Le Dahu est de retour

Quand chacun jugeait l’existence du Dahu improbable, quand les uns évoquaient une légende lointaine… et que d’autres riaient et sourient encore au nez de ceux qui le cherchaient en vain.

Mais encore faut-il chercher avec tact et persévérance en tachant de comprendre où se cache cet animal mythique ? Il faut alors faire preuve de finesse, d’empathie et de mimétisme pour tenter de comprendre le comportement hors normes du fameux dahu.

J’ai donc entrepris une quête naturaliste minutieuse pour analyser la complexité comportementale de l’animal et les éventuels composants de son biotope.

Première hypothèse :
L’animal est fort probablement une relique glacière, bien qu’ayant muté selon le changement climatique il doit rechercher l’austérité et la fraîcheur des cirques lointains.

Deuxième supposition :
Il doit se méfier des vents trop forts Nord-Sud qui brouillent les messages olfactifs annonçant un danger imminent. Il doit donc fréquenter des vallons suspendus orientés Est-Ouest !

Troisième suggestion :
Il doit demeurer à proximité de points d’eau pour s’abreuver aisément en dépit de ses difficultés de déplacement (faut-il rappeler aux incultes qu’il possède deux pattes plus courtes…).

Quatrième évidence :
Il arbore en conséquence des pentes régulières et franches afin de pouvoir effectuer le tour d’une montagne sans se retourner, cause évidente de sa quasi-disparition.
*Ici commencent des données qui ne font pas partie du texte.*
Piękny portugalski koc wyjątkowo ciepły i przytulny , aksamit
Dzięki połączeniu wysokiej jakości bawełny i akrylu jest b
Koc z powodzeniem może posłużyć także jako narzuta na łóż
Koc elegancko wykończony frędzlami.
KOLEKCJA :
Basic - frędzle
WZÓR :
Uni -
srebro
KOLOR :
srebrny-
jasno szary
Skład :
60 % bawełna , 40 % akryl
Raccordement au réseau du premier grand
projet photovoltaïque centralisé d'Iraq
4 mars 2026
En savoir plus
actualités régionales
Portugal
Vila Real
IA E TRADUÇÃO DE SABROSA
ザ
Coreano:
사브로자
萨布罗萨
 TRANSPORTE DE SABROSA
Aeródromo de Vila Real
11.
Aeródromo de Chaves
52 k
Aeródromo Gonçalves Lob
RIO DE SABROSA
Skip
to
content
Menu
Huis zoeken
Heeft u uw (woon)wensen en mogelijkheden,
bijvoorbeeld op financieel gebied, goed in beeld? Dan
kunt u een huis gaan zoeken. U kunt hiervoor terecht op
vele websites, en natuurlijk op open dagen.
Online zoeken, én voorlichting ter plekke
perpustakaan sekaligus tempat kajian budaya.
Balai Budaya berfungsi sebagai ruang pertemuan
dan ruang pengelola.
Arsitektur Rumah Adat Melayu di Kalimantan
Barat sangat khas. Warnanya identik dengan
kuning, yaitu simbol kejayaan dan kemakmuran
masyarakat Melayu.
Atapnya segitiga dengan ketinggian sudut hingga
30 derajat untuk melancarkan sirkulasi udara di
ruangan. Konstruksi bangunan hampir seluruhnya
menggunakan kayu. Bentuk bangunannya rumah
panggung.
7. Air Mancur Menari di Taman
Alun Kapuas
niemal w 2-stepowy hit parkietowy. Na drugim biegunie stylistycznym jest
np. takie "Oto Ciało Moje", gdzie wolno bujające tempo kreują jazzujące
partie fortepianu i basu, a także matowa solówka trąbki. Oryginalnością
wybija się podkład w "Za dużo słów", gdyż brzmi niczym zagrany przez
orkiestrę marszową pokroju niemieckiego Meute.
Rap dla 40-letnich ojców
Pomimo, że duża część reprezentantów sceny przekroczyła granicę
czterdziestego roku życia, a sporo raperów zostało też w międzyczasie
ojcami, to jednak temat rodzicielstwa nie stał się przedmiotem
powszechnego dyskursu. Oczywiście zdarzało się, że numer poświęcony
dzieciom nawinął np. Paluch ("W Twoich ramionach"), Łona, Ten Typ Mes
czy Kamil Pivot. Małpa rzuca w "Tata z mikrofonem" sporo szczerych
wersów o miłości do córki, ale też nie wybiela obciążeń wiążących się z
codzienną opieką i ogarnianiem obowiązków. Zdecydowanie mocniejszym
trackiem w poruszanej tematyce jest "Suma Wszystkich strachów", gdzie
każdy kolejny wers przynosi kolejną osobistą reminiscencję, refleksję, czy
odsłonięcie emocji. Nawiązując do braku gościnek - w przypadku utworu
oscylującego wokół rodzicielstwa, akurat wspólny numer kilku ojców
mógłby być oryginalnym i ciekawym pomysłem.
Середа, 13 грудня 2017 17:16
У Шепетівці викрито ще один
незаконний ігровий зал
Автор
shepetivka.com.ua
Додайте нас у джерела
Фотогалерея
Il fallait donc envisager un sommet majeur à proximité.

Après avoir brainstormé ces multiples composantes, je compulsais avec ardeur et acharnement les rares ouvrages traitant de la chose puis me penchais attentivement sur les cartes IGN… Après plusieurs mois de quête infructueuse un lieu attira mon attention…

Bon sang mais c’est bien sur ! Le Lac d’Isabe et le massif de Sesques ! Un beau matin du mois d’aout je partis donc à l’aube avec la même discrétion du chasseur de cèpes qui s’éclipse sans nul mot à personne…

Et… après 12 heures de recherche et de progression camouflée à contre sens du vent… soudain… dans les contreforts de l’Escarpu… Qui vois-je ??? Oh merveille des Pyrénées !!! Un magnifique spécimen de Dahu pyrenaica senesterus (patte gauches plus courtes à l’inverse du dahu dexterus)

Que les mauvaises langues désormais s’emberlificotent avant de pavoiser et que les incrédules écarquillent ce qui leur sert de mirettes.

Et que les images parlent !

(Nb : photos protégées)

2 réflexions au sujet de « Le Dahu est de retour »

  1. Bip

    C’est probablement un sénestrus slovène (le dextérus ayant officiellement disparu) qui s’est adapté à l’environnement isardesque de son massif d’adoption;en effet,ces ail’ytres(plus solide qu’une aile en cas de fort vent et plus léger qu’une élytre) sont une adaptation qui permet de faire de courtes envolées lors de traversées hasardeuses.
    La couleur ne se révèle qu’avec un appareil photochromatique sophistiqué demandant quelques modifications;d’où l’apparente facilité d’espérer le retrouver…que nenni,il vous faut un pro , sans quoi il serait plus facile de trouver des cèpes en décembre dans la cheminée Marsoo à l’Ossau.